The following Letter Type A, or variations thereof, was submitted by individuals or entities.

Letter Type A:

Re: Comment on the Comprehensive Review of the Consolidated Audit Trail (CAT)
Dear Chairman Atkins and Commissioners,

I respectfully urge the Commission to preserve the Consolidated Audit Trail (CAT) in its essential form. The SEC’s concept release of April 2026 raises legitimate questions about cost and governance. However, the appropriate response to those concerns is targeted reform, NOT the elimination of the only surveillance infrastructure capable of protecting ordinary investors in modern US equity markets.

I. The CAT is the Minimum Viable Infrastructure for Investor Protection
Before the CAT existed, major market disruptions took years to investigate because order data was siloed across dozens of exchanges and brokers. Sophisticated bad actors exploited these gaps deliberately. Activity was spread across venues precisely because no single regulator could reconstruct a complete picture. The 2010 Flash Crash took five years to partially explain. Congress and the Commission recognised this failure and mandated a solution through Rule 613 in 2012.
Markets are faster, more complex, and more fragmented today than they were in 2012. The case for unified surveillance has grown stronger, not weaker. Reverting to pre-CAT infrastructure will re-create an environment in which large-scale manipulation is feasible and largely undetectable, or traceable.

II. Three Dangers That Follow Closure

1. Market manipulation becomes undetectable.

Spoofing, layering, and coordinated price manipulation leave no visible trace to the retail investor watching a screen. They are only detectable when regulators can reconstruct the precise sequence of orders across every participant simultaneously. Without CAT, the SEC must revert to fragmented records, a system that sophisticated already actors know how to exploit. The retail investor, who has no access to order flow data at all, bears the cost of this information asymmetry.

2. Best execution obligations become unenforceable.

Every retail investor has a legal right to have their order routed to the best available price.
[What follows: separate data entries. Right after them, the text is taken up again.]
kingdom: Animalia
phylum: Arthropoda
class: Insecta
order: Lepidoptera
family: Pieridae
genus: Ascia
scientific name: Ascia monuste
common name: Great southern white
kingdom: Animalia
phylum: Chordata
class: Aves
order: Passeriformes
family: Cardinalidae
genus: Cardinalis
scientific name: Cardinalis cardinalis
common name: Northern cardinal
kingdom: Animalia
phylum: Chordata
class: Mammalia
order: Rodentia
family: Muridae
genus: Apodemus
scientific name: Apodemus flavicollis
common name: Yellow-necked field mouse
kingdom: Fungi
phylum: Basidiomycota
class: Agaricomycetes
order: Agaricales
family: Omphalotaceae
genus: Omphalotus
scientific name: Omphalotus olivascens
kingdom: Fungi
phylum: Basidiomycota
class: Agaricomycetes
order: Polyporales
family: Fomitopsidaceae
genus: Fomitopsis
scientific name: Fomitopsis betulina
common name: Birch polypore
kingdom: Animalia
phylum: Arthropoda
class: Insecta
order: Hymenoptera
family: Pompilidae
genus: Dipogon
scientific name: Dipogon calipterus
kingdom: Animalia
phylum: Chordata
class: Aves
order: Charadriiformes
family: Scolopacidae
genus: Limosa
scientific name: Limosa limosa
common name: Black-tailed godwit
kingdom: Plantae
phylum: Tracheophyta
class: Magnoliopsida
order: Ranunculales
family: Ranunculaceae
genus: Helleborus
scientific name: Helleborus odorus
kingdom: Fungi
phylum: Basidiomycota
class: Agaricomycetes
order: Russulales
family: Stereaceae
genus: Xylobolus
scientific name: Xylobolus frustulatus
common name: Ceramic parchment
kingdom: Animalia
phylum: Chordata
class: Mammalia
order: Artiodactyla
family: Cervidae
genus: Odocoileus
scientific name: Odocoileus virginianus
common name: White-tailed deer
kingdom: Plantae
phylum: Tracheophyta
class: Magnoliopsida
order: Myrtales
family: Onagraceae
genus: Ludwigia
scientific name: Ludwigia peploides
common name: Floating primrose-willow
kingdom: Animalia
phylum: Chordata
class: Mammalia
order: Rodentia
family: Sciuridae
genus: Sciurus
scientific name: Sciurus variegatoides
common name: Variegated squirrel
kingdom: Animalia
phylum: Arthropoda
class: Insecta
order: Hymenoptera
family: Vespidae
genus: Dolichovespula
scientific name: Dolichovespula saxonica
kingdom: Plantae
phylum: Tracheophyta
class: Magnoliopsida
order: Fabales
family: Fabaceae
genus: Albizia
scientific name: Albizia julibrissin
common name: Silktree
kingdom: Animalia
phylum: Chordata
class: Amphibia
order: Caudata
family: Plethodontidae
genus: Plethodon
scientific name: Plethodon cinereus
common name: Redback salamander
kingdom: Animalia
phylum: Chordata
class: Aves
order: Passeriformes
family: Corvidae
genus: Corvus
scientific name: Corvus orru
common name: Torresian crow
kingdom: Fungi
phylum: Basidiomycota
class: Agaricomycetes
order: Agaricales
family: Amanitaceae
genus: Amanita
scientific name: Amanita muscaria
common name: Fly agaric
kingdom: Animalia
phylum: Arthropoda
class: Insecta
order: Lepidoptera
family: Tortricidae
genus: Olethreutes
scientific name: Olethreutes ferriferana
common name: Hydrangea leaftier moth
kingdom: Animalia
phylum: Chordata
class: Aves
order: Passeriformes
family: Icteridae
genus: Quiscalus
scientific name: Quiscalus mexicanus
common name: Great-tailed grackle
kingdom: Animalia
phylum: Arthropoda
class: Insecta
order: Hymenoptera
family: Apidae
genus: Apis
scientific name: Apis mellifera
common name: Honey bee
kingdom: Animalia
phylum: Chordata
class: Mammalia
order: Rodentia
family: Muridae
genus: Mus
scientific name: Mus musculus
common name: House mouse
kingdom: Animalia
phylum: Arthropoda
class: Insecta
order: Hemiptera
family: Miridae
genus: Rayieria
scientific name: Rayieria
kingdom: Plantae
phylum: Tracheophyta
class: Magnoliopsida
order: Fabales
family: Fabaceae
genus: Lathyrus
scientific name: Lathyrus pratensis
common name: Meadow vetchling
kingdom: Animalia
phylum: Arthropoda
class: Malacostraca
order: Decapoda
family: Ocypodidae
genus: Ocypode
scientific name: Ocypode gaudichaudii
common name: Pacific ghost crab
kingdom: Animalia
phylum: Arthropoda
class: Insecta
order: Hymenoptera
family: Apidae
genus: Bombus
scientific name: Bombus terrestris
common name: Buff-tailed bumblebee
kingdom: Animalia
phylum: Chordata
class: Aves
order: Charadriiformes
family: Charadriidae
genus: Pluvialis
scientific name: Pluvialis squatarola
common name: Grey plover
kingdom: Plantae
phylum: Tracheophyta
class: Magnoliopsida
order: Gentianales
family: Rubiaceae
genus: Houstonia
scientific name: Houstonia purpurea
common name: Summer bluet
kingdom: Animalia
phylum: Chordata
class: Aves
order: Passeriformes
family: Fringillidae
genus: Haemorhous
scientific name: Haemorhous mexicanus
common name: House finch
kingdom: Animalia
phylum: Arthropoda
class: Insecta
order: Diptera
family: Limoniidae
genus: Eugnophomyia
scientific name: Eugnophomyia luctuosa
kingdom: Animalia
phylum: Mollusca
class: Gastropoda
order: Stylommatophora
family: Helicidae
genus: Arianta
CAT is the primary mechanism through which regulators can verify whether brokers are honouring that obligation or routing orders to venues that pay them more. Without it, payment-for-order-flow abuses and execution quality failures become moot, the evidence simply will not exist.

3. Removal of Deterrence

The most important effect of comprehensive surveillance is the activity it prevents rather than the activity it catches. Institutions that know every order is permanently recorded and traceable to a specific account make different decisions than those operating without oversight. Closing the CAT signals to every sophisticated market participant that they may manipulate markets with impunity. The integrity benefits of CAT are largely invisible precisely because they exist.

III. The Arguments for Closure Do Not Withstand Scrutiny

The Commission’s concept release identifies three areas of concern: cost, cybersecurity, and whether existing audit trails are sufficient. Each is legitimate. None justifies closure.

Cost: The SEC has already identified $50–$70 million in annual savings through operational reform. The cost per trade protected is a fraction of a cent against the billions in annual retail investor losses attributable to manipulation. The answer to cost concerns is continued optimisation, not elimination of the infrastructure.

Cybersecurity: A centralised data system does create a target and that risk deserves serious investment in security architecture. But every major financial system, from SWIFT to the Federal Reserve, holds sensitive data and protects it. The privacy risk of a breach is real. The privacy risk of undetectable manipulation without CAT is certain, it is simply less visible.

Adequacy of existing trails: Pre-CAT audit trails were exchange-specific and could not follow an order’s lifecycle across venues, link related accounts, or reconstruct cross-market activity. Modern manipulation specifically exploits the gaps between fragmented systems. CAT was built to close those gaps. No combination of pre-existing tools replicates that capability.

IV. Reform, Not Removal

The Commission has already demonstrated that meaningful cost reduction is achievable without compromising the CAT’s core surveillance function. The path forward is continued reform on cost, governance, and security. NOT a retreat from the principle that regulators require complete, unified order data to protect investors.

If the CAT is closed or structurally hollowed out, the beneficiaries will not be retail investors. They will be the sophisticated actors whose advantage grows when oversight contracts. Markets function when participants trust them, that trust is maintained through enforceable rules and demonstrable accountability. The CAT is not a regulatory luxury. It is the minimum infrastructure required for the Commission to fulfil its legal mandate.

I respectfully urge the Commission to maintain the CAT, reform its costs and governance where warranted, and reject any proposal that would leave investors without the protections that unified market surveillance provides.